Infrastructure challenges to this version of “media power” are numerous and diverse, from the open source movement to anarchist email provider Riseup.net that advocates a rejection of capitalism to mainstays such as community radio. The circumstances under which they might enter into the mainstream public sphere, or facilitate alternative ones, are fruitful areas of inquiry.
But in all likelihood they will not “break” into the mainstream. More likely is the development of potentially subversive tactics to move around the edges of corporate defined information-communication space, or what later scholarship has referred to as “active audience” or “cultural hyridity.” In chapter 17, John Downing names this “dynamic mental co-habitation.” The development of “oppositional consciousness” is as much a social process as psychological one. Technology cannot “create” this but it can be a channel to facilitate the communicative processes that underlie alternative formations of group identity (p. 304).

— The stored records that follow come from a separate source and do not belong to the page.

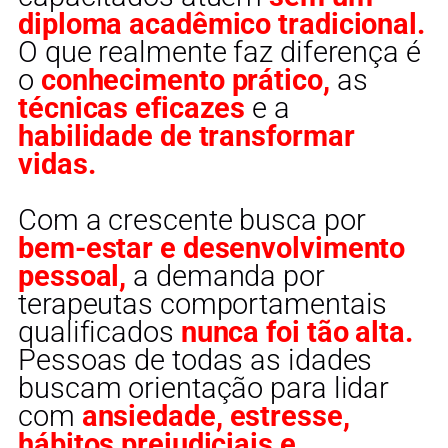
diploma acadêmico tradicional.
O que realmente faz diferença é
o
conhecimento prático,
as
técnicas eficazes
e a
habilidade de transformar
vidas.
Com a crescente busca por
bem-estar e desenvolvimento
pessoal,
a demanda por
terapeutas comportamentais
qualificados
nunca foi tão alta.
Pessoas de todas as idades
buscam orientação para lidar
com
ansiedade, estresse,
hábitos prejudiciais e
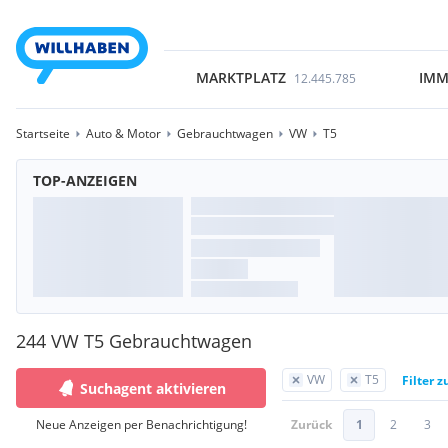
MARKTPLATZ
IMM
12.445.785
Startseite
Auto & Motor
Gebrauchtwagen
VW
T5
TOP-ANZEIGEN
244 VW T5 Gebrauchtwagen
VW
T5
Filter 
Suchagent aktivieren
Neue Anzeigen per Benachrichtigung!
Zurück
1
2
3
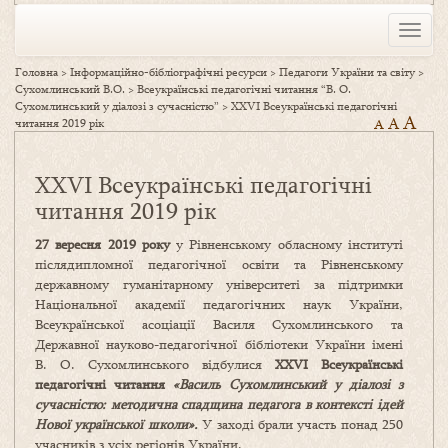
Toggle
naviga
Головна
>
Інформаційно-бібліографічні ресурси
>
Педагоги України та світу
>
Сухомлинський В.О.
>
Всеукраїнські педагогічні читання “В. О.
Сухомлинський у діалозі з сучасністю”
>
XXVI Всеукраїнські педагогічні
A
A
читання 2019 рік
A
XXVI Всеукраїнські педагогічні
читання 2019 рік
27 вересня 2019 року
у Рівненському обласному інституті
післядипломної педагогічної освіти та Рівненському
державному гуманітарному університеті за підтримки
Національної академії педагогічних наук України,
Всеукраїнської асоціації Василя Сухомлинського та
Державної науково-педагогічної бібліотеки України імені
В. О. Сухомлинського відбулися
XXVI
Всеукраїнські
педагогічні читання
«Василь Сухомлинський у діалозі з
сучасністю: методична спадщина педагога в контексті ідей
Нової української школи».
У заході брали участь понад 250
учасників з усіх регіонів України.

For example, the Twitter infrastructure of hashtags allows for global indexing of simultaneously developed, independent content in way that facilitates the potential for emerging global public spheres. Tweeting with the hashtags #troydavis, #RIPtroydavis and #toomuchdoubt did not intervene in the political space of the nation-state last week but these new spaces for global dialogue may spark disparate individuals to feel enough outrage to take their action offline into the political spheres in which they reside. Or maybe not. This is also an important area of research.

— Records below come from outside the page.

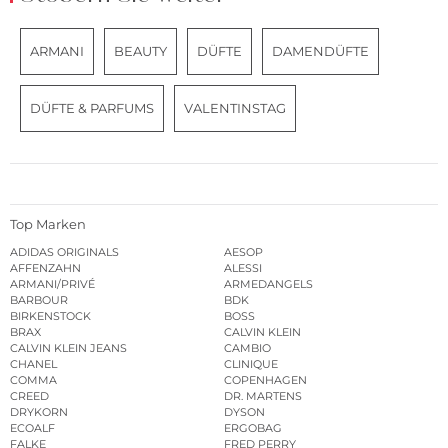
ARMANI
BEAUTY
DÜFTE
DAMENDÜFTE
DÜFTE & PARFUMS
VALENTINSTAG
Top Marken
ADIDAS ORIGINALS
AESOP
AFFENZAHN
ALESSI
ARMANI/PRIVÉ
ARMEDANGELS
BARBOUR
BDK
BIRKENSTOCK
BOSS
BRAX
CALVIN KLEIN
CALVIN KLEIN JEANS
CAMBIO
CHANEL
CLINIQUE
COMMA
COPENHAGEN
CREED
DR. MARTENS
DRYKORN
DYSON
ECOALF
ERGOBAG
FALKE
FRED PERRY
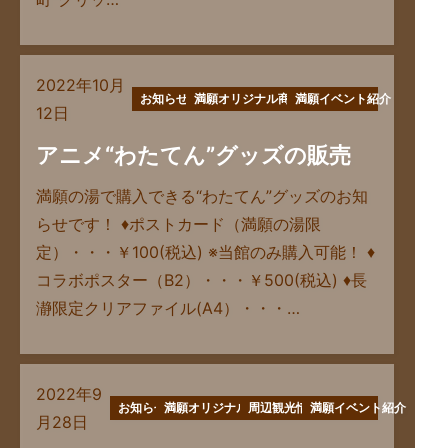
2022年10月
お知らせ
満願オリジナル商品
満願イベント紹介
12日
アニメ“わたてん”グッズの販売
満願の湯で購入できる“わたてん”グッズのお知
らせです！ ♦ポストカード（満願の湯限
定）・・・￥100(税込) ※当館のみ購入可能！ ♦
コラボポスター（B2）・・・￥500(税込) ♦長
瀞限定クリアファイル(A4）・・・…
2022年9
お知らせ
満願オリジナル商品
周辺観光情報
満願イベント紹介
月28日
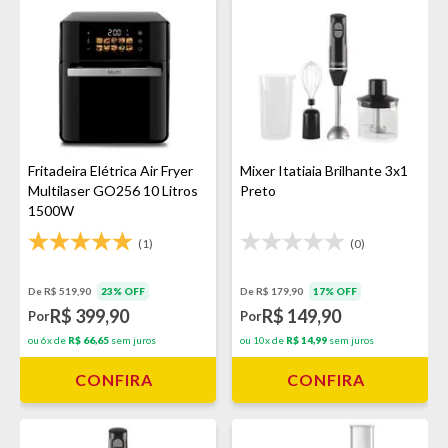
Fritadeira Elétrica Air Fryer
Mixer Itatiaia Brilhante 3x1
Multilaser GO256 10 Litros
Preto
1500W
(1)
(0)
De R$ 519,90
23% OFF
De R$ 179,90
17% OFF
R$ 399,90
R$ 149,90
Por
Por
ou 6x de
R$ 66,65
sem juros
ou 10x de
R$ 14,99
sem juros
CONFIRA
CONFIRA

Seeing alternative forms of “communicative power” rest in defining the frame of reference and entry point into inquiry. Much has changed since Schiller first introduced the concept of “media imperialism” in the 1960s but not as much as Castells would have us believe. In rushing to the utopian vision of the “network society” let us not forget definitional power and in whose hands the vast majority of it still rests.
I, for one, do not think I could go a day without Google and that matters. How much is both an empirical and normative question.

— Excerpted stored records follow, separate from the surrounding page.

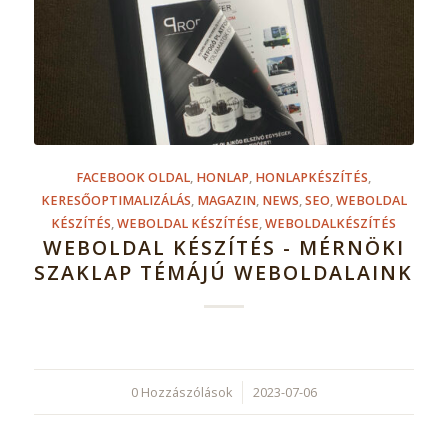
FACEBOOK OLDAL
,
HONLAP
,
HONLAPKÉSZÍTÉS
,
KERESŐOPTIMALIZÁLÁS
,
MAGAZIN
,
NEWS
,
SEO
,
WEBOLDAL
KÉSZÍTÉS
,
WEBOLDAL KÉSZÍTÉSE
,
WEBOLDALKÉSZÍTÉS
WEBOLDAL KÉSZÍTÉS - MÉRNÖKI
SZAKLAP TÉMÁJÚ WEBOLDALAINK
0 Hozzászólások
/
2023-07-06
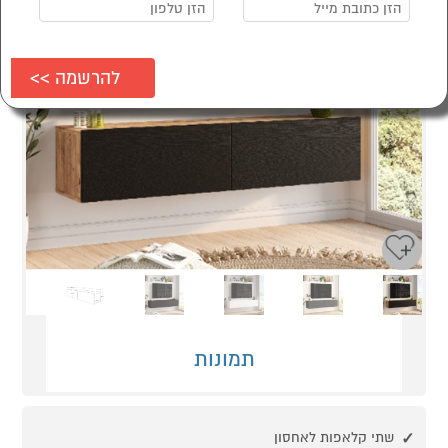
Next
Previous
תמונות
שתי קלאפות לאחסון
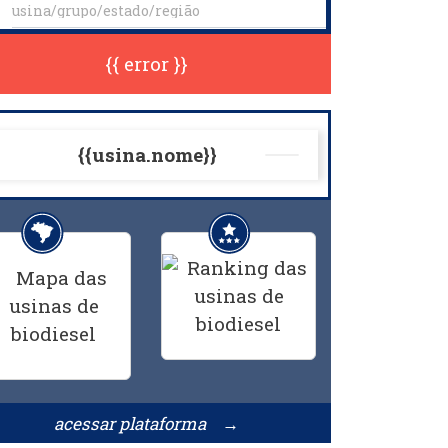
{{ error }}
{{usina.nome}}
acessar plataforma →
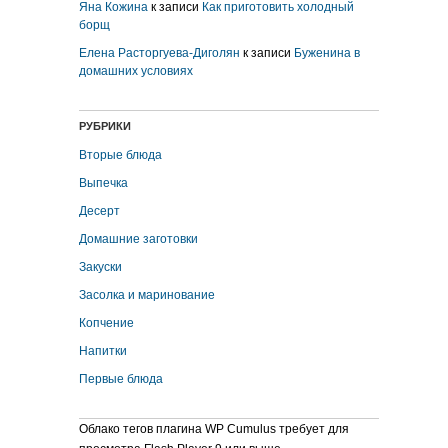
Яна Кожина
к записи
Как приготовить холодный
борщ
Елена Расторгуева-Диголян
к записи
Буженина в
домашних условиях
РУБРИКИ
Вторые блюда
Выпечка
Десерт
Домашние заготовки
Закуски
Засолка и маринование
Копчение
Напитки
Первые блюда
Облако тегов плагина WP Cumulus требует для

BBC (March 23, 2010). China condemns decision by Google to lift censorship. Retrieved September 25, 2010, from http://news.bbc.co.uk/2/hi/8582233.stm
Castells, M. (2009). Communication power. Oxford: Oxford University Press.
Schwoch, J. (2009). Global TV: New Media and the Cold War, 1946-69. Champaign, IL: University of Illinois Press.
Thussu, D. K. (2010). International Communication: A Reader. London; New York: Routledge.